Future of Toxic AI+Scams is Here

The number of incidents concerning the misuse of AI is rapidly rising: the number of AI incidents
and controversies have increased 26 times since 2012, warn the report. Some of those reported issues included a deepfake of Ukrainian President Volodymyr Zelenskyy surrendering, face recognition technology to try to track gang members and rate their risk, and surveillance technology to scan and determine emotional states of students in a classroom. And beside this, the bias issue remains in large models. Generative models have arrived with ethical problems. Text-to-image generators are routinely biased along gender dimensions, and chatbots like ChatGPT can be tricked into serving nefarious aims.

AI can build better AIs
As AIs become better and better, why not outperform humans also in building AIs. The report highlights that Nvidia used an AI reinforcement learning agent to improve the design of the chips that power AI systems. Similarly, Google recently used one of its language models, PaLM, to suggest ways to improve the very same model.

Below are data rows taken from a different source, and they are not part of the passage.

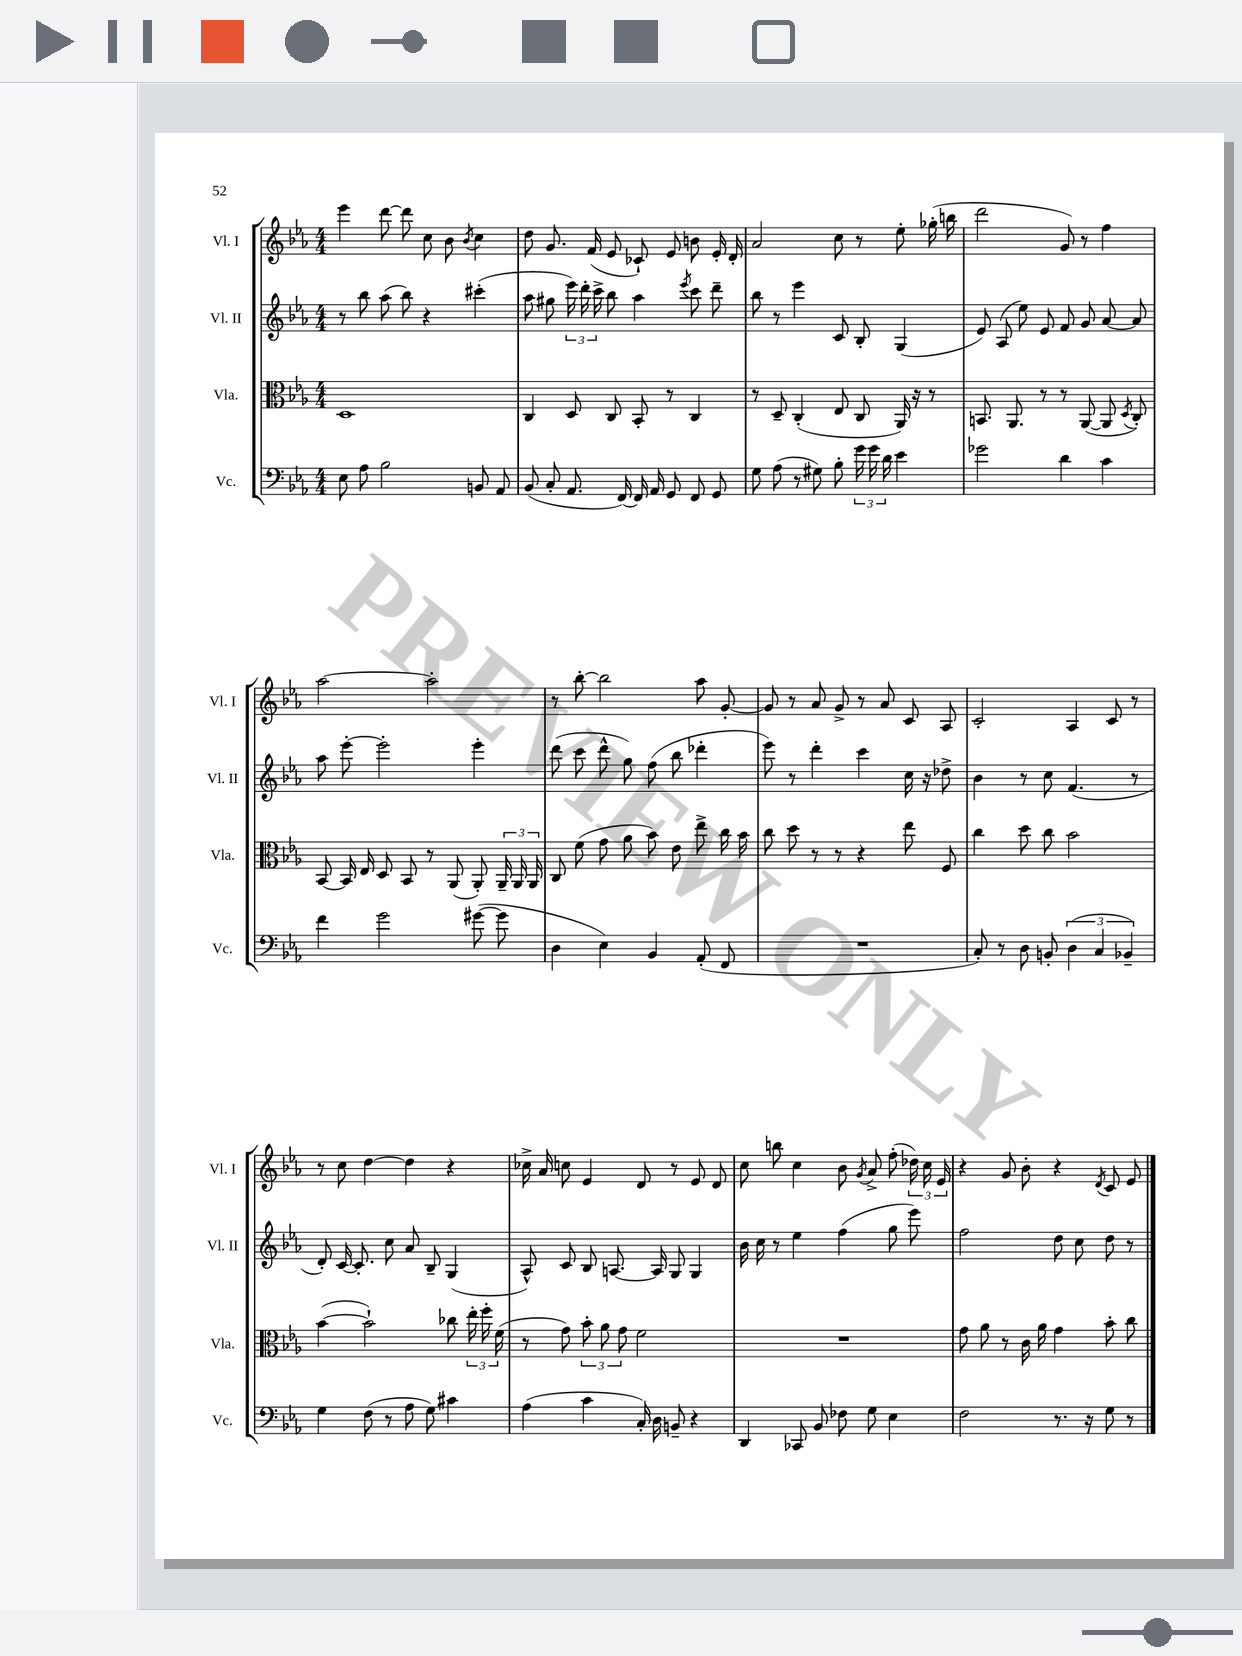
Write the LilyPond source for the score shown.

<<
\new StaffGroup <<
\new Staff = "s0" \with { instrumentName = "Vl. I" shortInstrumentName = "Vl. I" } {
    \clef treble \key ees \major \numericTimeSignature \time 4/4
    \autoBeamOff ees'''4 d'''8~ d'''8 c''8 bes'8 \acciaccatura { bes'8 } c''4 |
    d''8 g'8. f'16( ees'8 ces'8-!) ees'8 b'8 ees'16-. d'16-. |
    aes'2 c''8 r8 ees''8-. ges''16-.( b''16 |
    d'''2 g'8) r8 f''4 |
    aes''2~ aes''2-. |
    r8 bes''8~-. bes''2 aes''8 g'8~-. |
    g'8 r8 aes'8 g'8-> r8 aes'8 c'8 aes8 |
    c'2-. aes4 c'8 r8 |
    r8 c''8 d''4~ d''4 r4 |
    ces''16-> aes'16 c''8 ees'4 d'8 r8 ees'8 d'8 |
    c''8 b''8 c''4 bes'8 \acciaccatura { g'8 } aes'8-> f''8-.( \tuplet 3/2 { des''16) c''16 ees'16 } |
    r4 g'8 bes'8-. r4 \acciaccatura { d'8 } c'8 ees'8 \bar "|." |
}
\new Staff = "s1" \with { instrumentName = "Vl. II" shortInstrumentName = "Vl. II" } {
    \clef treble \key ees \major \numericTimeSignature \time 4/4
    \autoBeamOff r8 bes''8 aes''8( bes''8) r4 cis'''4-.( |
    aes''8 gis''8 \tuplet 3/2 { ees'''16) d'''16-. c'''16-> } bes''8 aes''4 \acciaccatura { ees'''8 } c'''8 d'''8-- |
    bes''8 r8 ees'''4 c'8 bes8-. g4( |
    ees'8) aes8( ees''8) ees'8 f'8 g'8 aes'8~ aes'8 |
    aes''8 ees'''8~-. ees'''2-. ees'''4-. |
    d'''8( c'''8 d'''8-^ g''8) f''8( bes''8 des'''4-. |
    ees'''8) r8 d'''4-. c'''4 c''16 r16 des''8-> |
    bes'4 r8 c''8 f'4.( r8 |
    d'8-.) c'16~ c'8.-. c''8 aes'8 bes8-- g4( |
    aes8-^) c'8 bes8 a8.~ a16 g8 g4 |
    bes'16 c''16 r8 ees''4 f''4( g''8 ees'''8) |
    f''2 d''8 c''8 d''8 r8 \bar "|." |
}
\new Staff = "s2" \with { instrumentName = "Vla." shortInstrumentName = "Vla." } {
    \clef alto \key ees \major \numericTimeSignature \time 4/4
    \autoBeamOff d1 |
    c4 d8 c8 bes,8-. r8 c4 |
    r8 d8-- c4-.( ees8 c8 aes,16) r16 r8 |
    b,8. aes,8. r8 r8 aes,8~( aes,8 \acciaccatura { d8 } c8-.) |
    bes,8~ bes,16 ees16 d8 bes,8 r8 aes,8( aes,8-.) \tuplet 3/2 { aes,16-- aes,16 aes,16 } |
    c8 f'8( g'8 aes'8 bes'8) ees'8 ees''8-> c''16 bes'16 |
    c''8 d''8 r8 r8 r4 ees''8 f8 |
    c''4 d''8 c''8 bes'2 |
    bes'4~( bes'2-!) ces''8 \tuplet 3/2 { ees''16-. f''16-. f'16( } |
    r8 g'8) \tuplet 3/2 { bes'8-. aes'8 g'8 } f'2 |
    R1 |
    g'8 aes'8 r8 c'16 aes'16 g'4 bes'8-. c''8 \bar "|." |
}
\new Staff = "s3" \with { instrumentName = "Vc." shortInstrumentName = "Vc." } {
    \clef bass \key ees \major \numericTimeSignature \time 4/4
    \autoBeamOff ees8 aes8 bes2 b,8 aes,8 |
    bes,8( c8-. aes,8. f,16~) f,16 aes,16 g,8 f,8 g,8 |
    g8 aes8( r8 gis8) bes8-. \tuplet 3/2 { g'16 g'16 d'16 } ees'4 |
    ges'2 d'4 c'4 |
    f'4 g'2 gis'8~( gis'8 |
    d4 ees4) bes,4 aes,8-.( f,8 |
    R1 |
    c8-.) r8 d8 b,8-. \tuplet 3/2 { d4( c4 bes,4--) } |
    g4 f8( r8 aes8 g8) cis'4 |
    aes4( c'4 c16-.) d16 b,8-- r4 |
    d,4 ces,8 bes,8 fes8 g8 ees4 |
    f2 r8. r16 g8 r8 \bar "|." |
}
>>
>>
\layout { \context { \Score \remove "Bar_number_engraver" } }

Companies want AI + Human-AITalents
While massively adopting AI, companies are also searching for AI-talents: There is an increase in job postings seeking AI skills across all sectors, and the number of AI job postings overall were notably higher in 2022.
In parallel, the proportion of companies adopting AI in 2022 has more than doubled since 2017, and reports realizing meaningful cost decreases and revenue increases.
Where and How? The report says that the AI capabilities most likely to have been embedded in businesses include robotic process automation (39%), computer vision (34%), NL text understanding (33%), and virtual agents (33%). Moreover, the most commonly adopted AI use case in 2022 was service operations optimization (24%), followed by the creation of new AI-based products (20%), customer segmentation (19%), customer service analytics (19%), and new AI-based enhancement of products (19%).

China loves AI. Feelings are mutual. US, EU: AI, scary!
According to the report, 78% of Chinese respondents (the highest proportion of surveyed countries) agreed with the statement that products and services using AI have more benefits than drawbacks. After Chinese respondents, those from Saudi Arabia (76%) and India (71%) felt the most positive about AI products. Only 35% of sampled Americans (among the lowest of surveyed countries) agreed that products and services using AI had more benefits than drawbacks.

Read the entire report here: https://aiindex.stanford.edu/report/

The AI Index is an independent initiative at the Stanford Institute for Human-Centered Artificial Intelligence (HAI), led by the AI Index Steering Committee, an interdisciplinary group of experts from across academia and industry. The annual report tracks, collates, distills, and visualizes data relating to artificial intelligence, enabling decision-makers to take meaningful action to advance AI responsibly and ethically with humans in mind.

The AI Index collaborates with many different organizations to track progress in artificial intelligence. These organizations include: the Center for Security and Emerging Technology at Georgetown University, LinkedIn, NetBase Quid, Lightcast, and McKinsey. The 2023 report also features more self-collected data and original analysis than ever before. This year’s report included new analysis on foundation models, including their geopolitics and training costs, the environmental impact of AI systems, K-12 AI education, and public opinion trends in AI. The AI Index also broadened its tracking of global AI legislation from 25 countries in 2022 to 127 in 2023.